The undersigned student  and/or parent or legal guardian of a student of The Gymnastics Training Center of Rochester Inc., by signing this contract, expressly acknowledges that this contract contains release and other risk-shifting provisions which may operate to shift risk from The Gymnastics Training Center of Rochester Inc., to the undersigned student and/or parent or legal guardian of a student of The Gymnastics Training Center of Rochester and the student and/or parent or legal guardian of a student of The Gymnastics Training Center of Rochester Inc., expressly accepts the responsibilities and duties resulting from such provisions.  The individual (s) signing this agreement admit (s) reading and understanding the terms contained in this agreement.  I  (we) the undersigned student and/or parent or legal guardian of a student of The Gymnastics Training Center of Rochester Inc.,  for and in consideration of enrollment and/or the enrollment of my child or a student for whom I have been granted legal custody hereby voluntarily and knowingly execute this release with the express intention of effecting the extinguishments  of and complete release from any and all claims, actions, demands or rights to monetary judgments whatsoever  arising  from any and all injury or physical harm which may occur to the student, including specifically those that may arise out of,  or be occasioned by, directly or indirectly, any  negligent act (s) or omission (s) of The Gymnastics Training Center of Rochester Inc.,  its officers, agents, employees or servants during the student’s attendance at and participation in any activities associated with The Gymnastics Training Center of Rochester Inc.,  both on and off  The Gymnastics Training Center of Rochester Inc.,  premises. 

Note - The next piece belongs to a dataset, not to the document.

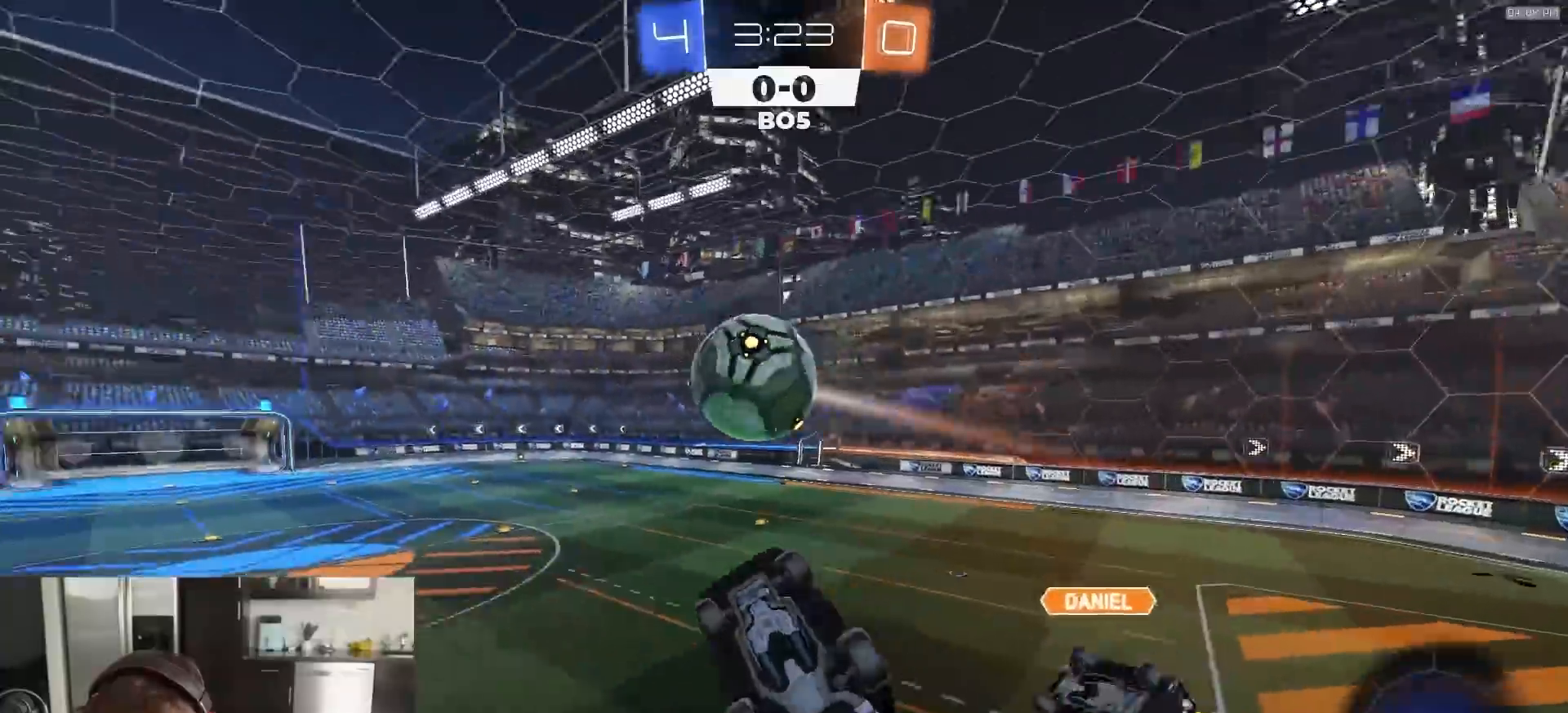
{"buttons": ["R1", "R2"], "left_stick": "center", "right_stick": "center", "events": [[67, "L1", "down"], [83, "R2", "down"], [117, "R1", "down"], [133, "left_stick", "right"], [417, "L1", "up"], [467, "left_stick", "center"]]}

                                                                     MEDICAL CONSENT AND RELEASE

I, the undersigned  parent or legal guardian of  the above named student do hereby expressly grant authority to the staff of The Gymnastics Training Center of Rochester Inc.,  to render a judgment concerning medical assistance in the event of an accident, injury or illness during  my absence and execute this consent and release provision with the express intention of effecting the extinguishments of and complete release from any and all claims, actions, demands or rights to monetary judgments whatsoever arising from any and all injury or physical harm which  may arise from the rendering of such judgments, including specifically those that may arise out of, or be occasioned by,  directly or indirectly, any negligent act (s)  or omission (s) of The Gymnastics Training Center of Rochester Inc., its officers, agents, employees or servants involved  in the rendering of such judgments.  Furthermore, in the case of an emergency I consent and expressly grant the staff of The Gymnastics Training Center of Rochester Inc., the authority to obtain medical assistance and treatment as they deem necessary.  I understand that neither The Gymnastics Training Center of Rochester Inc., its officers, agents, employees or servants shall be responsible for any medical expenses incurred on behalf of the above named student, and that I am responsible for all payment of medical expenses so incurred.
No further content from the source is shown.